Stored dataset items:
===============
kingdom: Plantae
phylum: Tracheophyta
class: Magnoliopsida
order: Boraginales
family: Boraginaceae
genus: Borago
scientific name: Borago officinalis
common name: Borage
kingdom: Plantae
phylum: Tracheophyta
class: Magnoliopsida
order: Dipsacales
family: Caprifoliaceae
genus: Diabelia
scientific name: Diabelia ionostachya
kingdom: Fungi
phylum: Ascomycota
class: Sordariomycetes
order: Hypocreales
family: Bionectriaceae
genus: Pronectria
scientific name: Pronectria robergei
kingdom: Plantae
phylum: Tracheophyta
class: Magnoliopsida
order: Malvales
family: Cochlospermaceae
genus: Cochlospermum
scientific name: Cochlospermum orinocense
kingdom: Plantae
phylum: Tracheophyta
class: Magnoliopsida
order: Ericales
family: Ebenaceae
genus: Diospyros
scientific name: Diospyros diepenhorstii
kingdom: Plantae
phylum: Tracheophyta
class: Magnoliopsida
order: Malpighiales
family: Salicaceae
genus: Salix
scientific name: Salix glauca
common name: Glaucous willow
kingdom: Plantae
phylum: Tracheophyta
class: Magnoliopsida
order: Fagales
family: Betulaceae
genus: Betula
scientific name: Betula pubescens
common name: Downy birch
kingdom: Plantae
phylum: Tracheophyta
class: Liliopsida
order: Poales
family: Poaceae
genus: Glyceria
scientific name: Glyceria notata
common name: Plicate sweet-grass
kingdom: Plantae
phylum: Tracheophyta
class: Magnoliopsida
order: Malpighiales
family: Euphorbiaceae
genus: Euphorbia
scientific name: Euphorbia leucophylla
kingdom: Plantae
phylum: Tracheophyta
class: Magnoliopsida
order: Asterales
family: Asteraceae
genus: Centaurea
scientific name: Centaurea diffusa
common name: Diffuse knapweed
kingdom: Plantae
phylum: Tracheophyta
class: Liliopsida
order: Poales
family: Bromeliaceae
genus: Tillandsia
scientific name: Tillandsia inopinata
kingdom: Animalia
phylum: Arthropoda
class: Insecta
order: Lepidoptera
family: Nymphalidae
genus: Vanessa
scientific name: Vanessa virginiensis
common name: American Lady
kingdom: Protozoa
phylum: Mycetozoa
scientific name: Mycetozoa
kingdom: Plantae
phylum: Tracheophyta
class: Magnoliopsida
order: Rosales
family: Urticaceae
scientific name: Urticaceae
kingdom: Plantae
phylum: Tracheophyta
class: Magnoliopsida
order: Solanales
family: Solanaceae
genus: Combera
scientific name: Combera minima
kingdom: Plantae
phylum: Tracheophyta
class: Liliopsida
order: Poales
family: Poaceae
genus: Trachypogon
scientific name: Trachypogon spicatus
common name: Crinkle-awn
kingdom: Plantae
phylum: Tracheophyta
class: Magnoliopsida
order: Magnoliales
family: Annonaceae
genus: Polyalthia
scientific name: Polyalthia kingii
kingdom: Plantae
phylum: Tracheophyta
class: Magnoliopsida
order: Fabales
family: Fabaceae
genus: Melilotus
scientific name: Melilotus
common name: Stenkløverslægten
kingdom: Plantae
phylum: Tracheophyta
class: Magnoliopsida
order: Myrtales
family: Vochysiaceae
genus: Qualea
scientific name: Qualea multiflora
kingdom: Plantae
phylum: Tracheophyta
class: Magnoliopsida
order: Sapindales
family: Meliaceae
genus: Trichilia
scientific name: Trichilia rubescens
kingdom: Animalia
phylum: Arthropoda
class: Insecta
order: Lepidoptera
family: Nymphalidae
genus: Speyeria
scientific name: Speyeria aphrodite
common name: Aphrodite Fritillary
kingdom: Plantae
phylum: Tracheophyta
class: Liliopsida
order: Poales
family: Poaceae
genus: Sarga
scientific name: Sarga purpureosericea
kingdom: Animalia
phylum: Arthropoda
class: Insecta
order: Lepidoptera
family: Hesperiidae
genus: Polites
===============
**EXERCISE**
Please extract every line of the material above and copy each one exactly, keeping the original order.

**EXPECTED OUTPUT**
kingdom: Plantae
phylum: Tracheophyta
class: Magnoliopsida
order: Boraginales
family: Boraginaceae
genus: Borago
scientific name: Borago officinalis
common name: Borage
kingdom: Plantae
phylum: Tracheophyta
class: Magnoliopsida
order: Dipsacales
family: Caprifoliaceae
genus: Diabelia
scientific name: Diabelia ionostachya
kingdom: Fungi
phylum: Ascomycota
class: Sordariomycetes
order: Hypocreales
family: Bionectriaceae
genus: Pronectria
scientific name: Pronectria robergei
kingdom: Plantae
phylum: Tracheophyta
class: Magnoliopsida
order: Malvales
family: Cochlospermaceae
genus: Cochlospermum
scientific name: Cochlospermum orinocense
kingdom: Plantae
phylum: Tracheophyta
class: Magnoliopsida
order: Ericales
family: Ebenaceae
genus: Diospyros
scientific name: Diospyros diepenhorstii
kingdom: Plantae
phylum: Tracheophyta
class: Magnoliopsida
order: Malpighiales
family: Salicaceae
genus: Salix
scientific name: Salix glauca
common name: Glaucous willow
kingdom: Plantae
phylum: Tracheophyta
class: Magnoliopsida
order: Fagales
family: Betulaceae
genus: Betula
scientific name: Betula pubescens
common name: Downy birch
kingdom: Plantae
phylum: Tracheophyta
class: Liliopsida
order: Poales
family: Poaceae
genus: Glyceria
scientific name: Glyceria notata
common name: Plicate sweet-grass
kingdom: Plantae
phylum: Tracheophyta
class: Magnoliopsida
order: Malpighiales
family: Euphorbiaceae
genus: Euphorbia
scientific name: Euphorbia leucophylla
kingdom: Plantae
phylum: Tracheophyta
class: Magnoliopsida
order: Asterales
family: Asteraceae
genus: Centaurea
scientific name: Centaurea diffusa
common name: Diffuse knapweed
kingdom: Plantae
phylum: Tracheophyta
class: Liliopsida
order: Poales
family: Bromeliaceae
genus: Tillandsia
scientific name: Tillandsia inopinata
kingdom: Animalia
phylum: Arthropoda
class: Insecta
order: Lepidoptera
family: Nymphalidae
genus: Vanessa
scientific name: Vanessa virginiensis
common name: American Lady
kingdom: Protozoa
phylum: Mycetozoa
scientific name: Mycetozoa
kingdom: Plantae
phylum: Tracheophyta
class: Magnoliopsida
order: Rosales
family: Urticaceae
scientific name: Urticaceae
kingdom: Plantae
phylum: Tracheophyta
class: Magnoliopsida
order: Solanales
family: Solanaceae
genus: Combera
scientific name: Combera minima
kingdom: Plantae
phylum: Tracheophyta
class: Liliopsida
order: Poales
family: Poaceae
genus: Trachypogon
scientific name: Trachypogon spicatus
common name: Crinkle-awn
kingdom: Plantae
phylum: Tracheophyta
class: Magnoliopsida
order: Magnoliales
family: Annonaceae
genus: Polyalthia
scientific name: Polyalthia kingii
kingdom: Plantae
phylum: Tracheophyta
class: Magnoliopsida
order: Fabales
family: Fabaceae
genus: Melilotus
scientific name: Melilotus
common name: Stenkløverslægten
kingdom: Plantae
phylum: Tracheophyta
class: Magnoliopsida
order: Myrtales
family: Vochysiaceae
genus: Qualea
scientific name: Qualea multiflora
kingdom: Plantae
phylum: Tracheophyta
class: Magnoliopsida
order: Sapindales
family: Meliaceae
genus: Trichilia
scientific name: Trichilia rubescens
kingdom: Animalia
phylum: Arthropoda
class: Insecta
order: Lepidoptera
family: Nymphalidae
genus: Speyeria
scientific name: Speyeria aphrodite
common name: Aphrodite Fritillary
kingdom: Plantae
phylum: Tracheophyta
class: Liliopsida
order: Poales
family: Poaceae
genus: Sarga
scientific name: Sarga purpureosericea
kingdom: Animalia
phylum: Arthropoda
class: Insecta
order: Lepidoptera
family: Hesperiidae
genus: Polites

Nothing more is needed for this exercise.